It's a familiar sight for Utahns. When temperatures drop and the snow falls, plenty of problems come with it.
According to the National Weather Service, a hazardous weather outlook was in effect for Monday with temperatures along the Northern Wasatch Front expected to remain between zero and the low teens. Additional wind chill would make it possible to have temperatures dip below zero.
Top of Utah drivers found the roads a lot icier, making the commute much slower.
Utah Department of Transportation spokesman Vic Saunders said all of their snowplows were out all night getting the major roadways ready for the daily commute.
However, the freezing temperatures posed a problem for many crews trying to de-ice the roads, Saunders said. When temperatures drop below zero then most of the agents used to melt ice are ineffective.
Drivers need to keep speeds low, keep a wide distance between other cars and watch out for high snowpack on the streets that could potentially be icy, Saunders said.
Some residents are finding it challenging to get on the roads at all.
Jonn Jordana, co-owner of Premium Auto in Ogden, said this is the busiest time of year for his business and his mechanics have already made dozens of house calls.
The most common problems occur when car owners don't winterize their vehicles before the cold comes, Jordana said. Aging car batteries are more likely to fail in winter as well as starting mechanisms and transmissions. Checking the battery and replacing if necessary should be a ritual before winter.
Despite the snowfall during the weekend, no snow days were called for schools. However, students at Highland Junior High in Ogden got the day off after its heating system went down, Ogden School District spokesman Zac Williams said.
The district anticipates the school will reopen for class Tuesday morning, Williams said.
The district maintains its boilers prior to winter, but the sub-zero temperatures affected a few of the interior pipes, making it necessary for the whole school to be shut down so repairs could be made, he said.
The 2nd District Court of Farmington experienced some cold-related troubles Monday morning after its heating system malfunctioned.
After crews fixed the problem, the fire sprinkler system was set off, for some reason, flooding the clerk's office, Utah State Court spokeswoman Nancy Volmer said. Most of the water was cleared out and the courthouse was temporarily closed until about noon.

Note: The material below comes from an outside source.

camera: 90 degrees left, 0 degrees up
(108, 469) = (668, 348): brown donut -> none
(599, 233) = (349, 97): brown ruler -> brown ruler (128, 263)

Residents needing to pay court fees or tickets are encouraged to go to the Bountiful and Layton courthouses instead, Volmer said.
St. Anne's Shelter normally sees a surplus of homeless in its halls during the cold months.
For the weekend, the shelter was up to 120 percent capacity with at least 20 people, including a family, sleeping on the lobby floor, shelter director Jennifer Cantor said.
Despite the lack of beds, St. Anne's doesn't turn anybody away in the winter months, Cantor said.
"What's really scary is when homeless find a place to bed down during the day when it gets cold and will stay their overnight," she said.
People are encouraged to call law enforcement if they see a homeless person they suspect is sleeping out, she said. They won't be arrested, only encouraged to stay at the shelter instead.
Fortunately, there have been no reports of any homeless dying from exposure in the past couple years, Cantor said.